Gay-marriage advocates, aiming to show broad support as the U.S. Supreme Court takes up the issue for the first time, have enlisted Apple Inc. (AAPL), Morgan Stanley (MS) and dozens of Republicans who once held top government positions.
Now they’re eyeing the White House.
President Barack Obama’s administration has until tomorrow to say whether it will join about 60 companies and a largely Republican group that includes six former governors in urging the court to back gay marriage nationwide.
Obama “has not yet said there is a constitutional right to marry, but he has been very careful not to say there isn’t,” said Evan Wolfson, president of Freedom to Marry, a New York-based national gay rights group. “The time for him to say it is is now.”
The justices will hear arguments March 26 on California’s Proposition 8, the 2008 ballot initiative that halted gay marriage in the state after it was allowed for five months.
“No matter how welcoming the corporate culture, it cannot overcome the societal stigma institutionalized by Proposition 8 and similar laws,” the companies will argue.
The Republican brief will include Jon Huntsman Jr., the former presidential candidate and ex-governor of Utah; Christine Todd Whitman, a onetime New Jersey governor who ran the Environmental Protection Agency under President George W. Bush; and three ex-governors of Massachusetts in William Weld, Paul Cellucci and Jane Swift. Gary Johnson, the former New Mexico governor who ran for president last year as a Libertarian, is also part of the group.
In backing gay marriage, they are challenging the predominant view among Republicans. The leading Republicans currently in office, including U.S. House Speaker John Boehner of Ohio, oppose same-sex marriage virtually across the board.
“I don’t think you’re seeing a rift in the Republican Party,” Alan Wilson, the attorney general of South Carolina, said at a Bloomberg Government breakfast in Washington yesterday. Wilson, whose state is one of 20 urging the high court to uphold Proposition 8, says he believes marriage must be between a man and a woman.
Another Republican, Theodore Olson, is leading the legal fight against Proposition 8. Olson served as Bush’s top Supreme Court lawyer.
The publicly traded companies backing gay marriage include Abercrombie & Fitch Co. (ANF), Alcoa Inc. (AA), American International Group Inc. (AIG), Becton Dickinson & Co., EBay Inc. (EBAY), Marsh & McLennan Cos. (MMC), NCR Corp. (NCR), Nike Inc., Oracle Corp. (ORCL), Office Depot Inc. (ODP), Panasonic Corp. (6752), Qualcomm Inc. (QCOM), Sun Life Financial Inc. (SLF), Xerox Corp. (XRX), Zynga Inc. (ZNGA), Barnes & Noble Inc. and Caesars Entertainment Corp.
A larger group of companies -- more than 200, including Goldman Sachs Group Inc. (GS) -- is also poised to side with gay-rights advocates in a second Supreme Court case, involving a federal law that defines marriage as a heterosexual union. Under that law, known as the Defense of Marriage Act, legally married gay couples can’t claim the federal tax breaks and other benefits available to opposite-sex spouses.

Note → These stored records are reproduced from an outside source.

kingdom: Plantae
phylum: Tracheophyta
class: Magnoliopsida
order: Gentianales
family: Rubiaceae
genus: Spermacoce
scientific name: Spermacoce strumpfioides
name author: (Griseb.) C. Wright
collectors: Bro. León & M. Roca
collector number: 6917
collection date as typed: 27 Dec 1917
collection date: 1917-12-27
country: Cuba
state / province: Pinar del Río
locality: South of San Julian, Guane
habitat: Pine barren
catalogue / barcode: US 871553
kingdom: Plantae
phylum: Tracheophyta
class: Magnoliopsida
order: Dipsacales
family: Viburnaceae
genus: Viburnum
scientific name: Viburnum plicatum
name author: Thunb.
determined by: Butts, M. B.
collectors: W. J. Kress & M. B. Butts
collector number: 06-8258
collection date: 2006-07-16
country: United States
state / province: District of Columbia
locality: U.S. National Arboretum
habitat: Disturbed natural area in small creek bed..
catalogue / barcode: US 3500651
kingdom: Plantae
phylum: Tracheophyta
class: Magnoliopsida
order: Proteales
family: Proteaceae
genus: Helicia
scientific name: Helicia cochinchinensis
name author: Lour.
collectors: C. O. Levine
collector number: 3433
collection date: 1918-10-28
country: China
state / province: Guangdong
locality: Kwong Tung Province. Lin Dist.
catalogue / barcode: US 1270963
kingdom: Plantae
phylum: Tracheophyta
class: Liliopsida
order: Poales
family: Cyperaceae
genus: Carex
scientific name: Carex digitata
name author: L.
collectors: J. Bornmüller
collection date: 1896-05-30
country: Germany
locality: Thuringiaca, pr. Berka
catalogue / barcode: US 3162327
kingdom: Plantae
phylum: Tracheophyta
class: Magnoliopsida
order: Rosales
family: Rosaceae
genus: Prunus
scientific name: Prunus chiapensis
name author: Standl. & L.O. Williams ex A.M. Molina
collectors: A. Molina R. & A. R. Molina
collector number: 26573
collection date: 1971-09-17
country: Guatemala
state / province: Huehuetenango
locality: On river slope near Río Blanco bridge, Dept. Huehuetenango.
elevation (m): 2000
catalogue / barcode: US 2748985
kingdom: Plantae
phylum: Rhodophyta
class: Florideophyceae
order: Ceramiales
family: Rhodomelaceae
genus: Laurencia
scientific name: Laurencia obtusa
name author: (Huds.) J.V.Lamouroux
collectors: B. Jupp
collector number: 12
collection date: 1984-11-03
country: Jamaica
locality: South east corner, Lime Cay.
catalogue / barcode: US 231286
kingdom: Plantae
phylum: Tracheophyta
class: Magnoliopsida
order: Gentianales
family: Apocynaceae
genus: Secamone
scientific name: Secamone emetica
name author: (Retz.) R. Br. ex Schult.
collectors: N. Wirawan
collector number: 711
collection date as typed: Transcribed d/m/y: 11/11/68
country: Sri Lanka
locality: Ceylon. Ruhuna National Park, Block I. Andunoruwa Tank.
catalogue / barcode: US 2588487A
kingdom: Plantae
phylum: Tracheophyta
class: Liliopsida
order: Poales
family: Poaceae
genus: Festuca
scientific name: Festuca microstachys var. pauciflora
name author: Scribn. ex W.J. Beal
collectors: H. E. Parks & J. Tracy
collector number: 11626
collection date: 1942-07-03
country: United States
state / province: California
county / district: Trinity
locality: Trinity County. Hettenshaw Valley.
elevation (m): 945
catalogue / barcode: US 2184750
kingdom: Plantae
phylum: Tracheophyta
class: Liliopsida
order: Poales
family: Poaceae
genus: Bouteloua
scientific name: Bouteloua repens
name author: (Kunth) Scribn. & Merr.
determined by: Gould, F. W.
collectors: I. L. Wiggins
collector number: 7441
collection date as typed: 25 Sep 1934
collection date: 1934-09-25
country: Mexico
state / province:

The companies in that case are part of a collection of more than 250 employers, including cities, counties and law firms.
Although the high court often ignores so-called friend-of-the-court briefs, at times they can shape the way some justices view a dispute. When the court upheld university affirmative action in 2003, the majority opinion relied on briefs filed by corporations and former military officers touting the benefits of racial diversity.
In a filing last week in the Defense of Marriage Act case, the Obama administration hinted that it may also call on the court to overturn Proposition 8. In arguing against the federal law, U.S. Solicitor General Donald Verrilli said gays have endured a history of discrimination and should be afforded special protection under the Constitution, much like racial minorities and women.
A call to make same-sex marriage a constitutional right would be a shift for Obama, an opponent when he ran for the White House in 2008. Even after announcing his support last year, he has said states should take the lead on the issue.
One possibility is that the administration takes an incremental approach, urging the court to reinstate same-sex marriage in California without affecting the 40 other states that prohibit the practice.
The cases are Hollingsworth v. Perry, 12-144, and United States v. Windsor, 12-307.